Exercise objective:
Retype the data exactly, skipping any picture in it.

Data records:

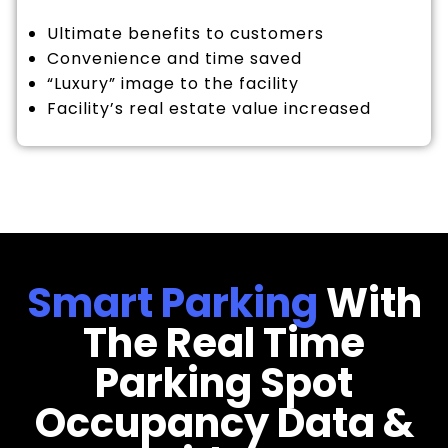
Ultimate benefits to customers
Convenience and time saved
“Luxury” image to the facility
Facility’s real estate value increased
Smart Parking
With
The Real Time
Parking Spot
Occupancy Data &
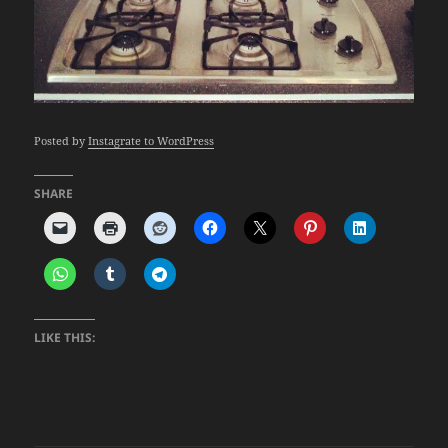
Posted by
Instagrate to WordPress
SHARE
LIKE THIS:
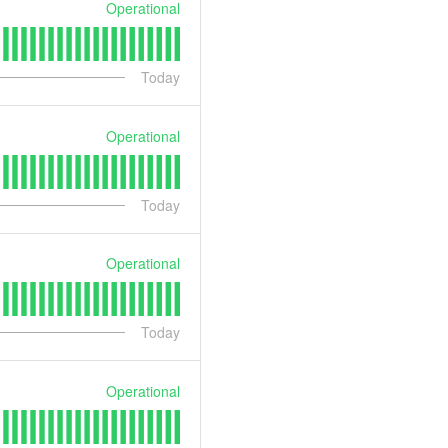
Operational
Today
Operational
Today
Operational
Today
Operational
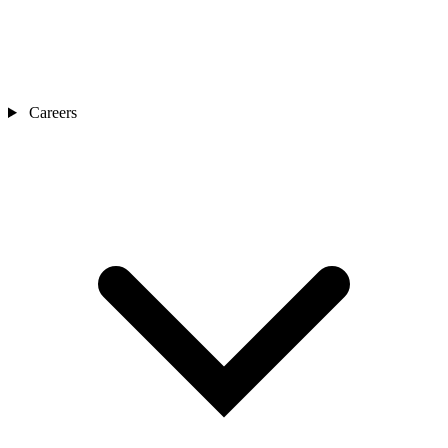
Careers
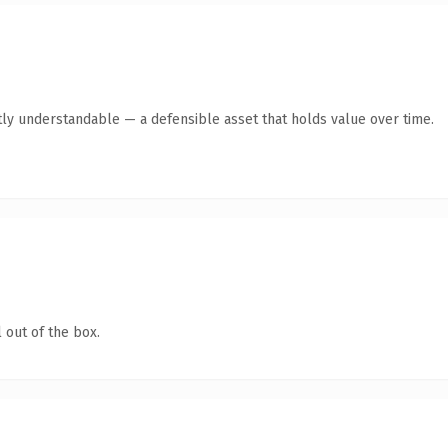
ly understandable — a defensible asset that holds value over time.
 out of the box.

Solution:
Ultimate benefits to customers
Convenience and time saved
“Luxury” image to the facility
Facility’s real estate value increased
Smart Parking
With
The Real Time
Parking Spot
Occupancy Data &
Posted by
Instagrate to WordPress
SHARE
LIKE THIS:
Operational
Today
Operational
Today
Operational
Today
Operational
Careers
ly understandable — a defensible asset that holds value over time.
 out of the box.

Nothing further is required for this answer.